For all the debt-related risks they carry, credit cards remain one of the most convenient ways to purchase things. They allow buyers to purchase even the most expensive goods almost instantly, and some cards even have rewards and perks for constant use.
You might’ve seen your parents or other relatives use their credit cards to make purchases quickly, and they can be tempting to use. Taking a relative’s card to buy your stuff might seem like a harmless prank, but you could face criminal charges for such a stunt.
Credit card crimes
Taking someone’s credit card – even a close relative’s – is considered theft. According to South Carolina law, it’s a crime if you take away a payment card without the consent of the person whose name appears on the card, especially if you took the card with the intent to spend.

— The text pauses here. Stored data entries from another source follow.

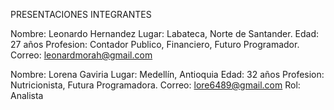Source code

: PRESENTACIONES INTEGRANTES

Nombre: Leonardo Hernandez
Lugar: Labateca, Norte de Santander.
Edad: 27 años
Profesion: Contador Publico, Financiero, Futuro Programador.
Correo: leonardmorah@gmail.com

Nombre: Lorena Gaviria
Lugar: Medellín, Antioquia
Edad: 32 años
Profesion: Nutricionista, Futura Programadora.
Correo: lore6489@gmail.com
Rol: Analista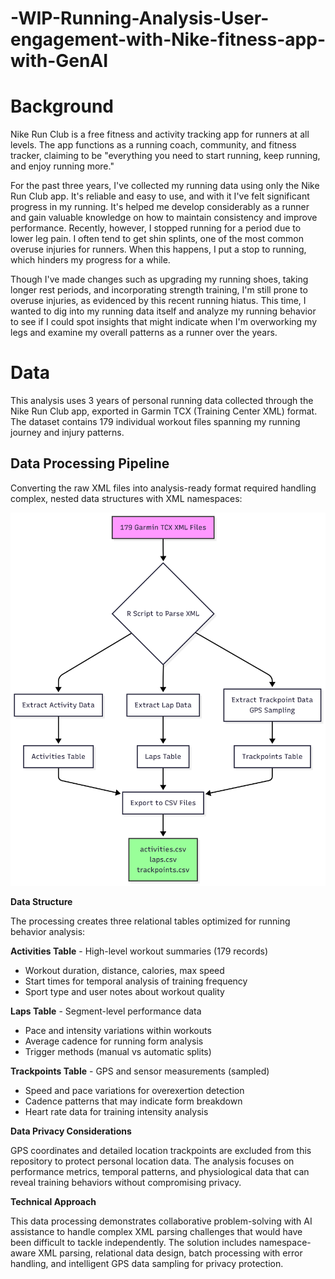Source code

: # -WIP-Running-Analysis-User-engagement-with-Nike-fitness-app-with-GenAI
# Background 
Nike Run Club is a free fitness and activity tracking app for runners at all levels. The app functions as a running coach, community, and fitness tracker, claiming to be "everything you need to start running, keep running, and enjoy running more."

For the past three years, I've collected my running data using only the Nike Run Club app. It's reliable and easy to use, and with it I've felt significant progress in my running. It's helped me develop considerably as a runner and gain valuable knowledge on how to maintain consistency and improve performance. Recently, however, I stopped running for a period due to lower leg pain. I often tend to get shin splints, one of the most common overuse injuries for runners. When this happens, I put a stop to running, which hinders my progress for a while.

Though I've made changes such as upgrading my running shoes, taking longer rest periods, and incorporating strength training, I'm still prone to overuse injuries, as evidenced by this recent running hiatus. This time, I wanted to dig into my running data itself and analyze my running behavior to see if I could spot insights that might indicate when I'm overworking my legs and examine my overall patterns as a runner over the years.

# Data
This analysis uses 3 years of personal running data collected through the Nike Run Club app, exported in Garmin TCX (Training Center XML) format. The dataset contains 179 individual workout files spanning my running journey and injury patterns.

## Data Processing Pipeline

Converting the raw XML files into analysis-ready format required handling complex, nested data structures with XML namespaces:

<img src="Garmin_TCX_XML_to_CSV_Process_Flow.png" alt="Data Processing Flow" width="600" >

**Data Structure**

The processing creates three relational tables optimized for running behavior analysis:

**Activities Table** - High-level workout summaries (179 records)
- Workout duration, distance, calories, max speed
- Start times for temporal analysis of training frequency
- Sport type and user notes about workout quality

**Laps Table** - Segment-level performance data 
- Pace and intensity variations within workouts
- Average cadence for running form analysis
- Trigger methods (manual vs automatic splits)

**Trackpoints Table** - GPS and sensor measurements (sampled)
- Speed and pace variations for overexertion detection
- Cadence patterns that may indicate form breakdown
- Heart rate data for training intensity analysis

**Data Privacy Considerations**

GPS coordinates and detailed location trackpoints are excluded from this repository to protect personal location data. The analysis focuses on performance metrics, temporal patterns, and physiological data that can reveal training behaviors without compromising privacy.

**Technical Approach**

This data processing demonstrates collaborative problem-solving with AI assistance to handle complex XML parsing challenges that would have been difficult to tackle independently. The solution includes namespace-aware XML parsing, relational data design, batch processing with error handling, and intelligent GPS data sampling for privacy protection.
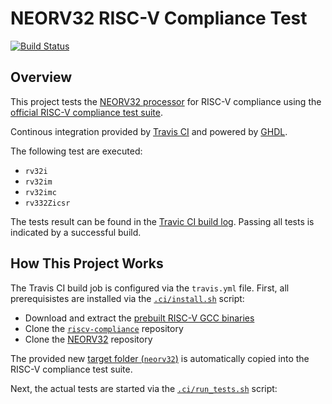 # NEORV32 RISC-V Compliance Test

[![Build Status](https://travis-ci.com/stnolting/neorv32_riscv_compliance.svg?branch=master)](https://travis-ci.com/stnolting/neorv32_riscv_compliance)


## Overview

This project tests the [NEORV32 processor](https://github.com/stnolting/neorv32) for RISC-V
compliance using the [official RISC-V compliance test suite](https://github.com/riscv/riscv-compliance).

Continous integration provided by [Travis CI](https://travis-ci.com/stnolting/neorv32_riscv_compliance)
and powered by [GHDL](https://github.com/ghdl/ghdl).

The following test are executed:
* `rv32i`
* `rv32im`
* `rv32imc`
* `rv332Zicsr`

The tests result can be found in the [Travic CI build log](https://travis-ci.com/stnolting/neorv32_riscv_compliance).
Passing all tests is indicated by a successful build.


## How This Project Works

The Travis CI build job is configured via the `travis.yml` file. First, all prerequisistes are installed
via the [`.ci/install.sh`](https://github.com/stnolting/neorv32_riscv_compliance/blob/master/.ci/install.sh) script:
* Download and extract the [prebuilt RISC-V GCC binaries](https://github.com/stnolting/riscv_gcc_prebuilt)
* Clone the [`riscv-compliance`](https://github.com/riscv/riscv-compliance) repository
* Clone the [NEORV32](https://github.com/stnolting/neorv32) repository

The provided new [target folder (`neorv32`)](https://github.com/stnolting/neorv32_riscv_compliance/blob/master/test_framework/riscv-target) is automatically copied into the RISC-V compliance test suite.

Next, the actual tests are started via the [`.ci/run_tests.sh`](https://github.com/stnolting/neorv32_riscv_compliance/blob/master/.ci/run_tests.sh) script:
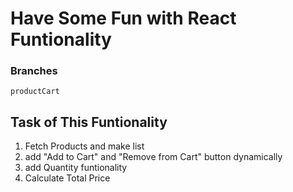 # Have Some Fun with React Funtionality

### Branches

`
productCart
`

## Task of This Funtionality

1. Fetch Products and make list 
2. add "Add to Cart" and "Remove from Cart" button dynamically
3. add Quantity funtionality
4. Calculate Total Price 
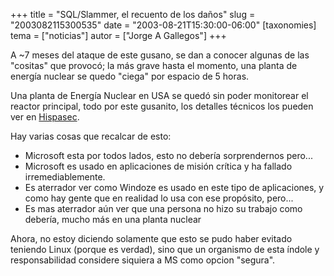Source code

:+++
title = "SQL/Slammer, el recuento de los daños"
slug = "2003082115300535"
date = "2003-08-21T15:30:00-06:00"
[taxonomies]
tema = ["noticias"]
autor = ["Jorge A Gallegos"]
+++

A \~7 meses del ataque de este gusano, se dan a conocer algunas de las
"cositas" que provocó; la más grave hasta el momento, una planta de
energía nuclear se quedo "ciega" por espacio de 5 horas.

<!-- more -->
Una planta de Energía Nuclear en USA se quedó sin poder monitorear el
reactor principal, todo por este gusanito, los detalles técnicos los
pueden ver en [Hispasec](http://www.hispasec.com/unaaldia/1761).

Hay varias cosas que recalcar de esto:

-   Microsoft esta por todos lados, esto no debería sorprendernos
    pero...
-   Microsoft es usado en aplicaciones de misión crítica y ha fallado
    irremediablemente.
-   Es aterrador ver como Windoze es usado en este tipo de aplicaciones,
    y como hay gente que en realidad lo usa con ese propósito, pero...
-   Es mas aterrador aún ver que una persona no hizo su trabajo como
    debería, mucho más en una planta nuclear

Ahora, no estoy diciendo solamente que esto se pudo haber evitado
teniendo Linux (porque es verdad), sino que un organismo de esta índole
y responsabilidad considere siquiera a MS como opcion "segura".
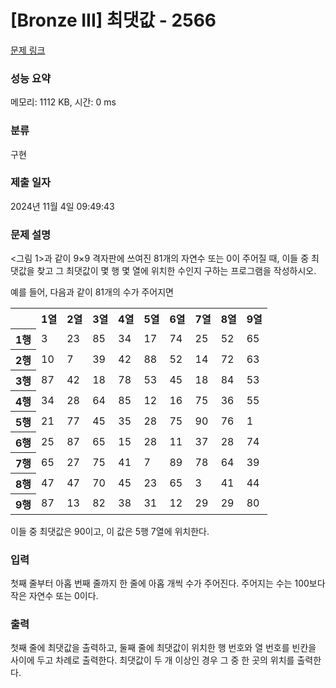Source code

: # [Bronze III] 최댓값 - 2566 

[문제 링크](https://www.acmicpc.net/problem/2566) 

### 성능 요약

메모리: 1112 KB, 시간: 0 ms

### 분류

구현

### 제출 일자

2024년 11월 4일 09:49:43

### 문제 설명

<p style="user-select: auto !important;"><그림 1>과 같이 9×9 격자판에 쓰여진 81개의 자연수 또는 0이 주어질 때, 이들 중 최댓값을 찾고 그 최댓값이 몇 행 몇 열에 위치한 수인지 구하는 프로그램을 작성하시오.</p>

<p style="user-select: auto !important;">예를 들어, 다음과 같이 81개의 수가 주어지면</p>

<table class="table table-bordered td-center th-center table-center-40" style="user-select: auto !important;">
	<tbody style="user-select: auto !important;">
		<tr style="user-select: auto !important;">
			<th style="user-select: auto !important;"> </th>
			<th style="user-select: auto !important;">1열</th>
			<th style="user-select: auto !important;">2열</th>
			<th style="user-select: auto !important;">3열</th>
			<th style="user-select: auto !important;">4열</th>
			<th style="user-select: auto !important;">5열</th>
			<th style="user-select: auto !important;">6열</th>
			<th style="user-select: auto !important;">7열</th>
			<th style="user-select: auto !important;">8열</th>
			<th style="user-select: auto !important;">9열</th>
		</tr>
		<tr style="user-select: auto !important;">
			<th style="user-select: auto !important;">1행</th>
			<td style="user-select: auto !important;">3</td>
			<td style="user-select: auto !important;">23</td>
			<td style="user-select: auto !important;">85</td>
			<td style="user-select: auto !important;">34</td>
			<td style="user-select: auto !important;">17</td>
			<td style="user-select: auto !important;">74</td>
			<td style="user-select: auto !important;">25</td>
			<td style="user-select: auto !important;">52</td>
			<td style="user-select: auto !important;">65</td>
		</tr>
		<tr style="user-select: auto !important;">
			<th style="user-select: auto !important;">2행</th>
			<td style="user-select: auto !important;">10</td>
			<td style="user-select: auto !important;">7</td>
			<td style="user-select: auto !important;">39</td>
			<td style="user-select: auto !important;">42</td>
			<td style="user-select: auto !important;">88</td>
			<td style="user-select: auto !important;">52</td>
			<td style="user-select: auto !important;">14</td>
			<td style="user-select: auto !important;">72</td>
			<td style="user-select: auto !important;">63</td>
		</tr>
		<tr style="user-select: auto !important;">
			<th style="user-select: auto !important;">3행</th>
			<td style="user-select: auto !important;">87</td>
			<td style="user-select: auto !important;">42</td>
			<td style="user-select: auto !important;">18</td>
			<td style="user-select: auto !important;">78</td>
			<td style="user-select: auto !important;">53</td>
			<td style="user-select: auto !important;">45</td>
			<td style="user-select: auto !important;">18</td>
			<td style="user-select: auto !important;">84</td>
			<td style="user-select: auto !important;">53</td>
		</tr>
		<tr style="user-select: auto !important;">
			<th style="user-select: auto !important;">4행</th>
			<td style="user-select: auto !important;">34</td>
			<td style="user-select: auto !important;">28</td>
			<td style="user-select: auto !important;">64</td>
			<td style="user-select: auto !important;">85</td>
			<td style="user-select: auto !important;">12</td>
			<td style="user-select: auto !important;">16</td>
			<td style="user-select: auto !important;">75</td>
			<td style="user-select: auto !important;">36</td>
			<td style="user-select: auto !important;">55</td>
		</tr>
		<tr style="user-select: auto !important;">
			<th style="user-select: auto !important;">5행</th>
			<td style="user-select: auto !important;">21</td>
			<td style="user-select: auto !important;">77</td>
			<td style="user-select: auto !important;">45</td>
			<td style="user-select: auto !important;">35</td>
			<td style="user-select: auto !important;">28</td>
			<td style="user-select: auto !important;">75</td>
			<td style="user-select: auto !important;">90</td>
			<td style="user-select: auto !important;">76</td>
			<td style="user-select: auto !important;">1</td>
		</tr>
		<tr style="user-select: auto !important;">
			<th style="user-select: auto !important;">6행</th>
			<td style="user-select: auto !important;">25</td>
			<td style="user-select: auto !important;">87</td>
			<td style="user-select: auto !important;">65</td>
			<td style="user-select: auto !important;">15</td>
			<td style="user-select: auto !important;">28</td>
			<td style="user-select: auto !important;">11</td>
			<td style="user-select: auto !important;">37</td>
			<td style="user-select: auto !important;">28</td>
			<td style="user-select: auto !important;">74</td>
		</tr>
		<tr style="user-select: auto !important;">
			<th style="user-select: auto !important;">7행</th>
			<td style="user-select: auto !important;">65</td>
			<td style="user-select: auto !important;">27</td>
			<td style="user-select: auto !important;">75</td>
			<td style="user-select: auto !important;">41</td>
			<td style="user-select: auto !important;">7</td>
			<td style="user-select: auto !important;">89</td>
			<td style="user-select: auto !important;">78</td>
			<td style="user-select: auto !important;">64</td>
			<td style="user-select: auto !important;">39</td>
		</tr>
		<tr style="user-select: auto !important;">
			<th style="user-select: auto !important;">8행</th>
			<td style="user-select: auto !important;">47</td>
			<td style="user-select: auto !important;">47</td>
			<td style="user-select: auto !important;">70</td>
			<td style="user-select: auto !important;">45</td>
			<td style="user-select: auto !important;">23</td>
			<td style="user-select: auto !important;">65</td>
			<td style="user-select: auto !important;">3</td>
			<td style="user-select: auto !important;">41</td>
			<td style="user-select: auto !important;">44</td>
		</tr>
		<tr style="user-select: auto !important;">
			<th style="user-select: auto !important;">9행</th>
			<td style="user-select: auto !important;">87</td>
			<td style="user-select: auto !important;">13</td>
			<td style="user-select: auto !important;">82</td>
			<td style="user-select: auto !important;">38</td>
			<td style="user-select: auto !important;">31</td>
			<td style="user-select: auto !important;">12</td>
			<td style="user-select: auto !important;">29</td>
			<td style="user-select: auto !important;">29</td>
			<td style="user-select: auto !important;">80</td>
		</tr>
	</tbody>
</table>

<p style="user-select: auto !important;">이들 중 최댓값은 90이고, 이 값은 5행 7열에 위치한다.</p>

### 입력 

 <p style="user-select: auto !important;">첫째 줄부터 아홉 번째 줄까지 한 줄에 아홉 개씩 수가 주어진다. 주어지는 수는 100보다 작은 자연수 또는 0이다.</p>

### 출력 

 <p style="user-select: auto !important;">첫째 줄에 최댓값을 출력하고, 둘째 줄에 최댓값이 위치한 행 번호와 열 번호를 빈칸을 사이에 두고 차례로 출력한다. 최댓값이 두 개 이상인 경우 그 중 한 곳의 위치를 출력한다.</p>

Spending using a card that’s not yours is also a crime. Specifically, state law considers this fraud, and you could face charges for not only using a card that’s not yours but also spending enough to exceed the card’s limit.
Penalties for credit card crimes
You could face a felony conviction with a fine of up to $5,000 and a maximum prison sentence of five years just for stealing a credit card from a relative.
A South Carolina court can also separately charge you for using a stolen card. If you spent a maximum of $500 within six months using the stolen card, you could be charged a Class A misdemeanor with a maximum fine of $1,000 and jail time of up to a whole year. But if you spend more than $500, authorities can slap you with a felony conviction with a maximum $5,000 fine and a five-year prison sentence.
If you knowingly exceed the credit limit of a stolen card by $500 or 50% of the credit limit (whichever is higher) and fail to repay the card issuer within ten days of notice, you could also face another misdemeanor conviction. The conviction is punishable by a maximum $1,000 fine and a one-year prison sentence.
Credit card crimes are costly and can ruin the future career opportunities of any convicted young adult. If you or a relative is facing such charges, you might want to consider seeking the advice of a lawyer with white collar crime experience. A lawyer can help defend the accused’s rights in court and negotiate for lighter penalties, especially for those too young to understand their mistakes.